- EXTRACTED MATERIAL -
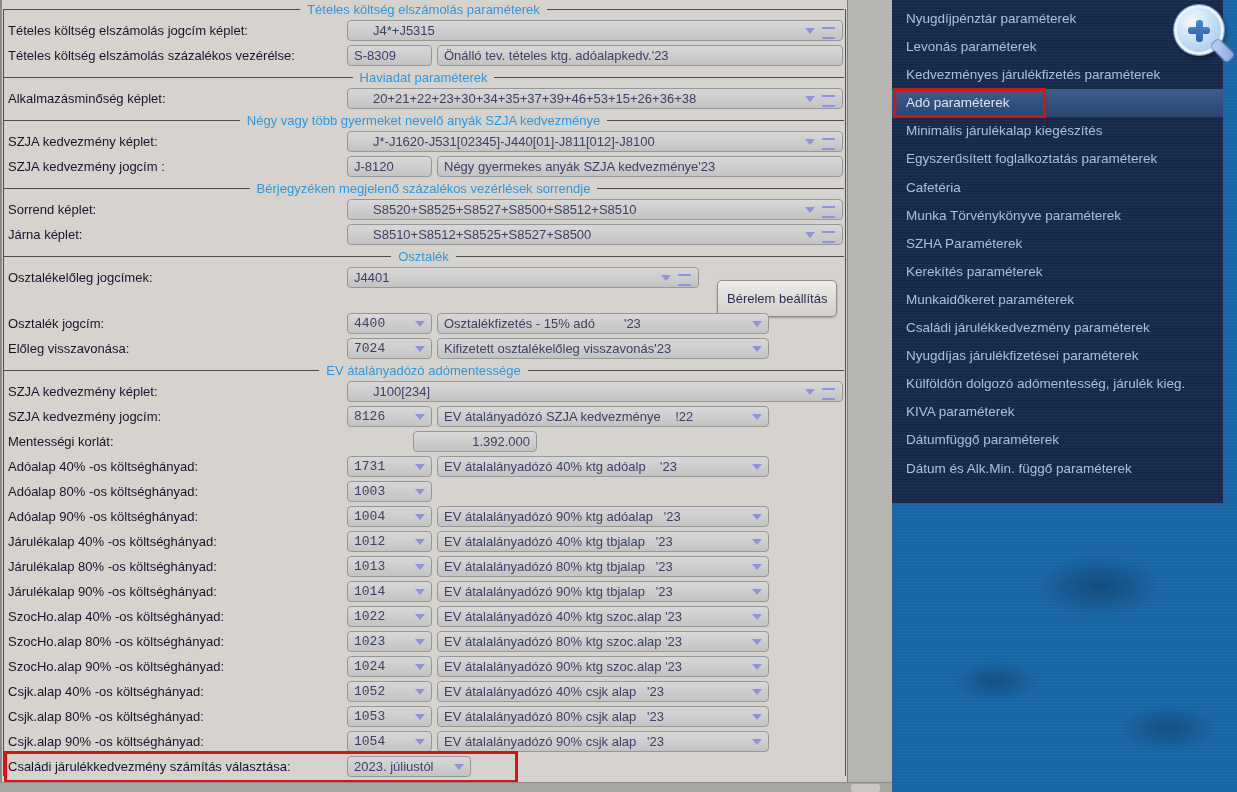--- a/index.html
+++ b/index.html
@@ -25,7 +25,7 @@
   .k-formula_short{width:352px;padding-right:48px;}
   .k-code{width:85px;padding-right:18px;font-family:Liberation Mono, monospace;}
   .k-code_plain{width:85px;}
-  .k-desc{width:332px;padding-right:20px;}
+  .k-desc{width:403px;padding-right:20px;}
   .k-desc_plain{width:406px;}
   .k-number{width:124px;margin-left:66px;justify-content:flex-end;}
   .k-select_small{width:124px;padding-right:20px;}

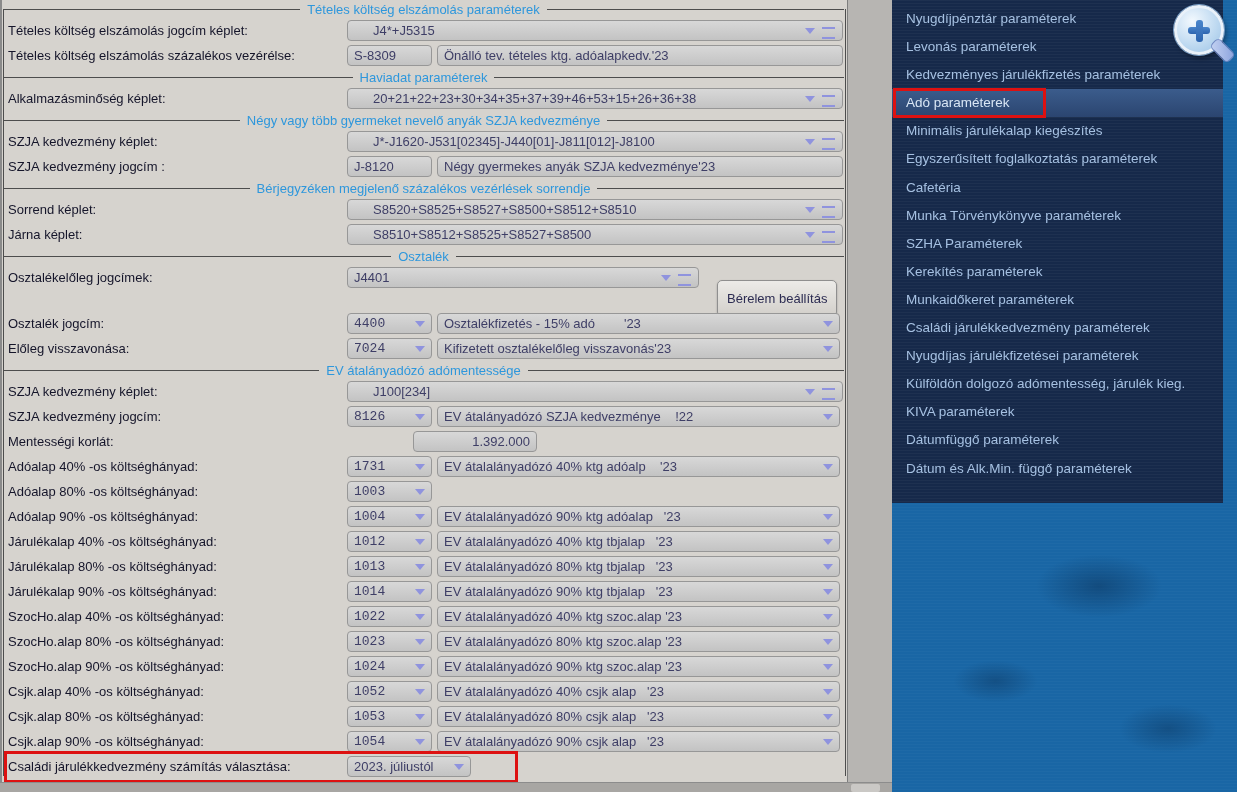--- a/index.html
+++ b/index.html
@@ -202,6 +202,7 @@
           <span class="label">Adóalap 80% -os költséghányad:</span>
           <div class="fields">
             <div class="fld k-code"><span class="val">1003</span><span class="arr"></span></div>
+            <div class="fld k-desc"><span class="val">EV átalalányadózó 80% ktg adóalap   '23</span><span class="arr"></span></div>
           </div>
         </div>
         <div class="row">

- WHAT IS REQUIRED -
Could you please return each line of the material exactly, dropping the pictures?

- EXERCISE RESPONSE -
--- a/index.html
+++ b/index.html
@@ -25,7 +25,7 @@
   .k-formula_short{width:352px;padding-right:48px;}
   .k-code{width:85px;padding-right:18px;font-family:Liberation Mono, monospace;}
   .k-code_plain{width:85px;}
-  .k-desc{width:332px;padding-right:20px;}
+  .k-desc{width:403px;padding-right:20px;}
   .k-desc_plain{width:406px;}
   .k-number{width:124px;margin-left:66px;justify-content:flex-end;}
   .k-select_small{width:124px;padding-right:20px;}

--- a/index.html
+++ b/index.html
@@ -202,6 +202,7 @@
           <span class="label">Adóalap 80% -os költséghányad:</span>
           <div class="fields">
             <div class="fld k-code"><span class="val">1003</span><span class="arr"></span></div>
+            <div class="fld k-desc"><span class="val">EV átalalányadózó 80% ktg adóalap   '23</span><span class="arr"></span></div>
           </div>
         </div>
         <div class="row">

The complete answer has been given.